Zoos of Berlin -
Detroit quartet Zoos of Berlin may only have one full-length album under their belt - Taxis - but they have the sound of a band with much more maturity and experience. Their brand of indie rock has an almost elegant, stately feel to it - incorporating elements of jazz, soul, and classic pop - though the band is more than willing to up the tempo and volume when the occasion calls for it. The boys have a solid debut on their hands that they recorded, produced and released themselves this year - from which I recommend the driving "Black In the Sun Room," the lengthy, multifaceted "Juan Matus" and the disco-esque "Electrical Way" to start. The smooth blend of influences and ideas on Taxis results in an album that's often subtle but quite dynamic and consistently intriguing, with plenty to be discovered upon multiple listens. Definitely give these guys a shot.
Also new on the scene are Chicago psych-pop trio Netherfriends, whose new EP, Calling You Out, was released earlier this year. It's difficult to really describe or classify the group, though they touch on elements of freak-folk, noise-pop, and even a little of the Caribbean vibe that's been going around recently. Their six-song EP shows an ambitious and energetic band with the talent to pull off their almost casually experimental sound stuffed with various guitars, percussion and synth under singer Shawn Rosenblatt's off-kilter tenor voice. There are a generous amount of excellent pop moments on the album, including the anti-pervert song "Really?," which bounces between busy guitar and drum attacks and moments relative calm with little more than vocals to propel the song forward (think early Animal Collective). My other recommendations would be the messy, tribal "Nunya" and the especially melodic closer "Don't Invite Me."

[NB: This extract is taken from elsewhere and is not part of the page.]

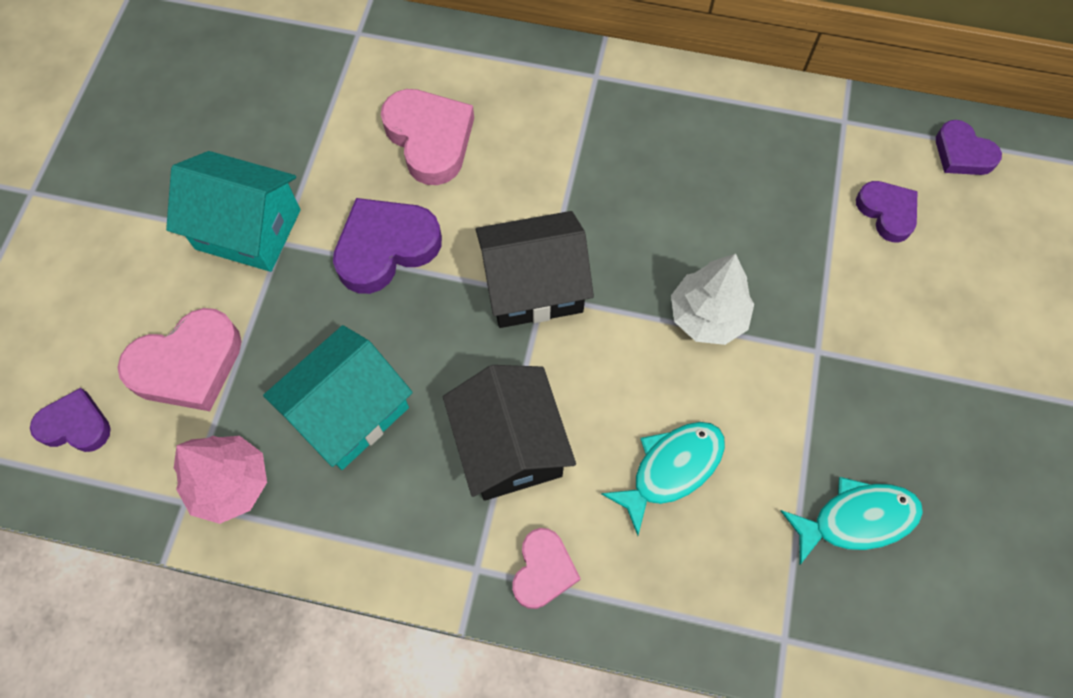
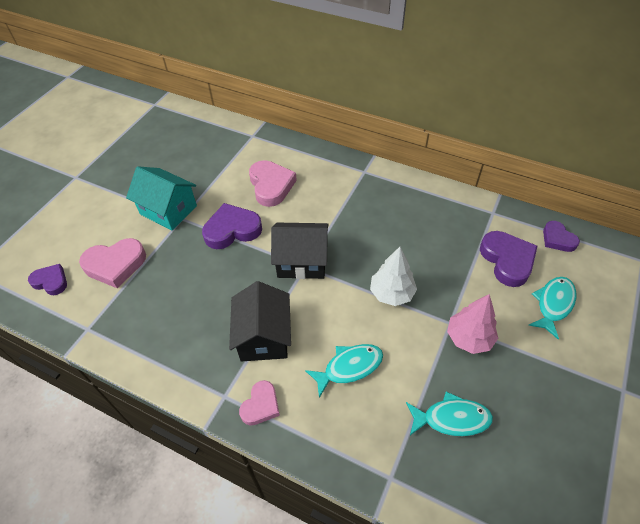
camera: 15 degrees right, 15 degrees down
pink tree [174,436,267,524] -> pink tree moved to [447,294,498,354]
turquoise house [263,325,413,470] -> none
purple heart [856,181,917,242] -> purple heart [480,231,538,287], size x1.63
none -> turquoise fish [529,277,576,339]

Daytrotter Sessions Concert (highly recommended!)
Nancy Elizabeth -
British singer/songwriter Nancy Elizabeth might not be on your radar yet, but I'm thinking it's only a matter of time before we all start hearing much more about her. Her strong, emotional voice and songwriting style put her somewhere between Natasha Khan and Joanna Newsom, though she's certainly got a sound all her own. Her sophomore album, Wrought Iron, was released recently and has given me a welcome introduction to this talented songstress. First single "Feet of Courage" is probably the best showcase of her talent and appeal - a slowly building number that features soft tribal percussion and Elizabeth's haunting voice as the primary instruments while other subtle establishments work their way into the gentle climax. Most of the album follows a similarly restrained pattern that rarely gets loud or complex, but even on the most delicate and sparse of songs ("Ruins," for example), Elizabeth manages to captivate.